In England, parents whose baby died of malnutrition weren’t practicing recommended Adventist diet

Church leader: ‘outside influences’ drew family away from ‘supportive Adventist community’

Silver Spring, Maryland, United States | ANN staff

An incident in England in which a baby died of malnutrition has raised media attention over a proper understanding of dietary recommendations of the Seventh-day Adventist Church. Adventist Church officials responded by saying a balanced diet—which the church recommends—could have prevented the tragedy.

Nkosiyapha Kunene and his wife Virginia pleaded guilty in a court last month to charges of manslaughter after their five-month-old son Ndingeko died of rickets in 2012. Prosecutors alleged that the couple had put their baby on a “strict diet as part of their faith,” according to media reports.

The Adventist Church’s British Union Conference released a statement last week saying that while the couple was registered as members of the denomination at the time of their marriage in 2009 they do “not appear to have attended any specific Adventist church on a regular basis after that time.”

“It would appear that during this period outside influences drew the family away from their spiritual home and the sound counsel and support that would have come to them within a supportive Adventist community,” said Sharon Platt-McDonald, Health Ministries director for the British Union Conference. “Unfortunately this led them to make health choices that were not in the best interests of their child. We were very saddened to hear of this tragedy.”

Platt-McDonald said Adventist health professionals “would always advise church members to seek and listen to medical advice.” She said the denomination also regularly delivers health presentations to both church members and the public.

Rickets is a result of a severe deficiency of Vitamin D, which aids the body in absorbing calcium.

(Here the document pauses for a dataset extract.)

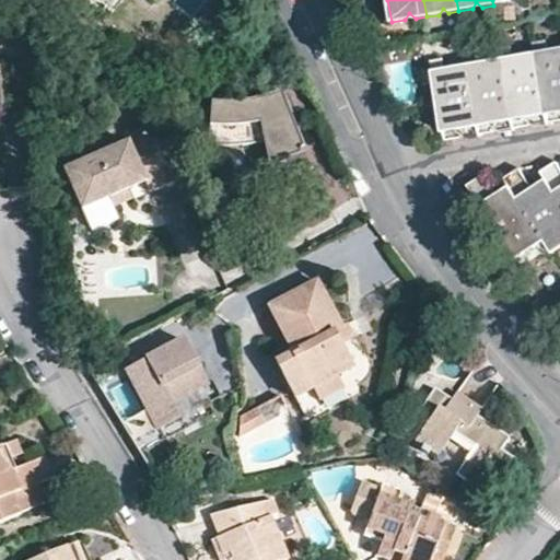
[(532,45),(533,55),(544,119),(545,125),(559,123),(559,121),(559,49),(556,51),(553,58),(545,51),(543,42),(532,45)]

“It’s never been the church’s stance to put people on extreme, unbalanced and non-evidence-based diets,” said Dr. Peter Landless, Health Ministries director for the Adventist world church. “We continue to recommend the best available diet in the geographic territories in which people find themselves.”

One of the recommendations of the Adventist Church, Landless said, is a balanced diet that includes supplementation when it is needed. “This is not uncommon in infancy for all infants,” he said.

Adventists in recent years have become well known as one of the longest living people groups ever studied. Preliminary results from an ongoing study of Adventists in the United States were widely reported by major international news agencies last year. The study, which is sponsored in part by the National Institutes of Health, confirmed the benefits of a vegetarian diet.

In 2008, “Blue Zones” book author Dan Buettner wrote extensively about the health principles of Adventists and their longer, healthier lifespans.